One of several books left unfinished by the time of the author's death, this one has been written and re-written several times, and different versions of it exist. I only found this out from the wikipedia article and have come to the conclusion that the free ebook I have on my Kindle is the so-called "Eseldorf"-Version.
The story is told by a boy named Theodore, living in a village in Austria at the turn of the 17th to the 18th century. With his two best friends, he enjoys what pleasures village life has to offer to the boys; they roam the woods and fields, fish in the stream and avoid formal education whenever possible.
One day they meet a stranger, a teenage boy some years older than they are. The boy is very handsome and friendly, and after talking for a while, he starts showing his small audience some things that can only be described as magic. For instance, he conjures food and drink out of thin air, and later instructs the three to make little people and animals out of clay who then come alive.
He also seems to be able to read their thoughts, and claims to know the future.
When the boys ask his name, he replies "Satan" but insists that he is an angel, the nephew of the one known to the boys as the Devil.
Partly frightened, the boys are too fascinated by the stranger to leave, and over the course of the following days, weeks and months, a friendship develops between them and the boy who calls himself Philipp Traum (Traum means dream in German) when he shows himself to other people.

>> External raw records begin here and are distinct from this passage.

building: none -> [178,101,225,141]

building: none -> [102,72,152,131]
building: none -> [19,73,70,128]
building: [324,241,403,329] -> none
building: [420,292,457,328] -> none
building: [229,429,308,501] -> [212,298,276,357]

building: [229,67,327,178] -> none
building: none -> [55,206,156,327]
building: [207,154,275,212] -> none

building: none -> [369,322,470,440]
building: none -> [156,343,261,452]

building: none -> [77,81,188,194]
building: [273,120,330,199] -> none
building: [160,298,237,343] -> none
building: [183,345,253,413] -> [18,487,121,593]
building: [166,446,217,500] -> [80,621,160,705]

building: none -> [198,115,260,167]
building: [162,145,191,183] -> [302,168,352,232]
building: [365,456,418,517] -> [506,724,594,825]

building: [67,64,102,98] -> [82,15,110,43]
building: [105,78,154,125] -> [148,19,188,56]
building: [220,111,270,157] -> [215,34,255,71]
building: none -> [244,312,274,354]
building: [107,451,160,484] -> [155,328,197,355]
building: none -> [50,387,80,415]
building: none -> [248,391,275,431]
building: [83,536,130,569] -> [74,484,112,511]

At a time when witchcraft is punished with hanging or burning at the stake, somehow young Satan manages to convince everyone that he is just a very handsome young stranger who knows a lot because he has travelled and read much. Instead, witchcraft and other crimes are attributed to harmless folk who happen to "benefit" from his tricks.
The boys repeatedly implore their "friend" to help those who encounter difficulties, and he always concedes - but in his very own way. For instance, when a little girl drowns and her mother goes mad with grief, they ask him to help her. He makes sure that the village people accuse her of witchcraft, and she is killed - in that way, he explains that she died quickly instead of ailing in poverty, illness and distress for many more years until her "natural" death.

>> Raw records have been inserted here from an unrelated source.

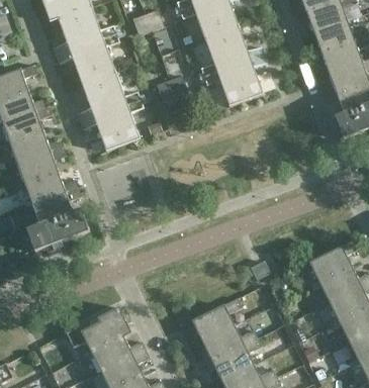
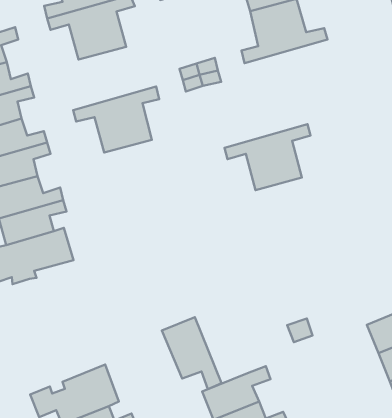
building: [203,56,266,107] -> [224,124,311,190]
building: [77,73,140,122] -> none
building: none -> [162,317,222,389]

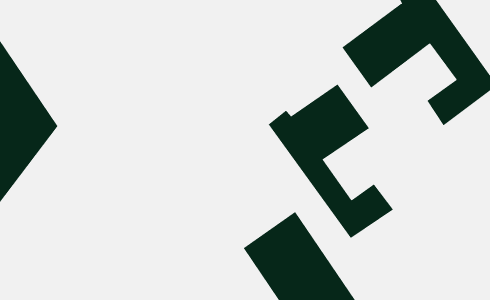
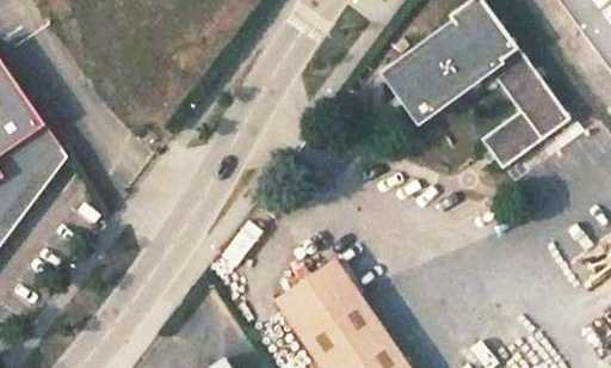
building: [268,84,394,239] -> none

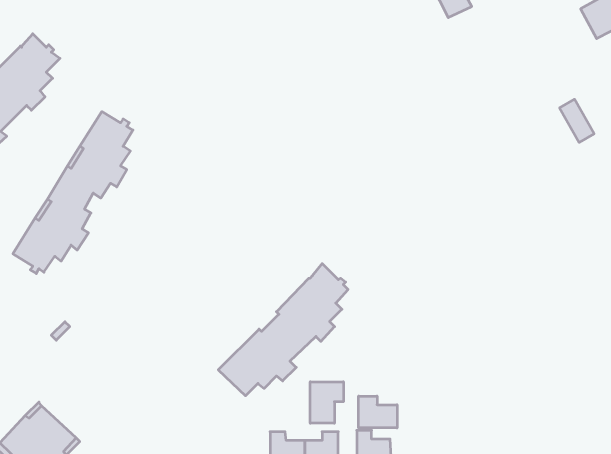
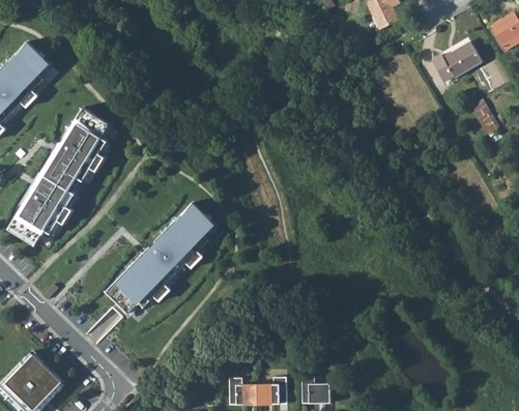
building: none -> [427,37,477,77]
building: [218,264,348,396] -> [106,203,214,314]
building: [310,382,343,423] -> none
building: [359,396,397,428] -> none

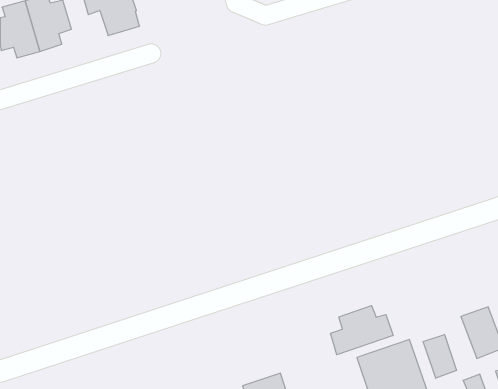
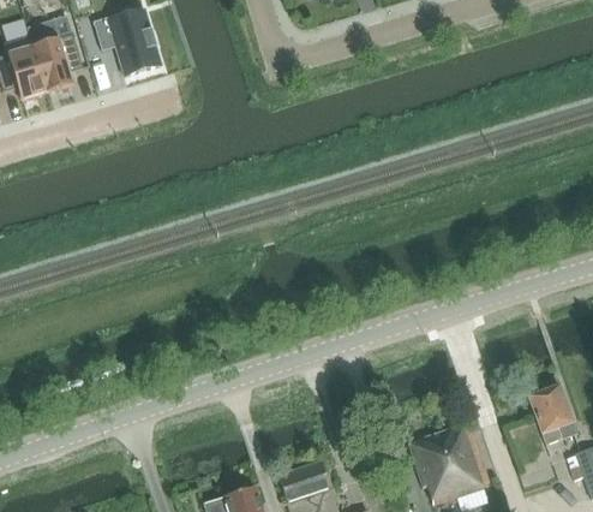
building: [331,306,393,355] -> none
building: [423,334,457,378] -> none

Several such events take place in the book. What the boys take to be good things turn out bad, and what seems bad luck for someone is explained as their greatest benefit.
Eventually, their mysterious friend loses interest. His visits become less and less frequent, and the (incomplete) book ends with his good-bye visit, explaining to Theodore that nothing is real, nothing exists but Theodore himself, and only as a thought, not in any real way.
This rather strange, fairytale-like story clearly shows Mark Twain's take on religious fanatism, mass hysteria and the general weakness of human nature in that we do things for fear of standing out as different, even when we know they are wrong. Laughter is described to be the only really effective weapon mankind has ever invented.
I can't say I enjoyed this book, but as an experiment and collection of thoughts and ideas I found it worth reading.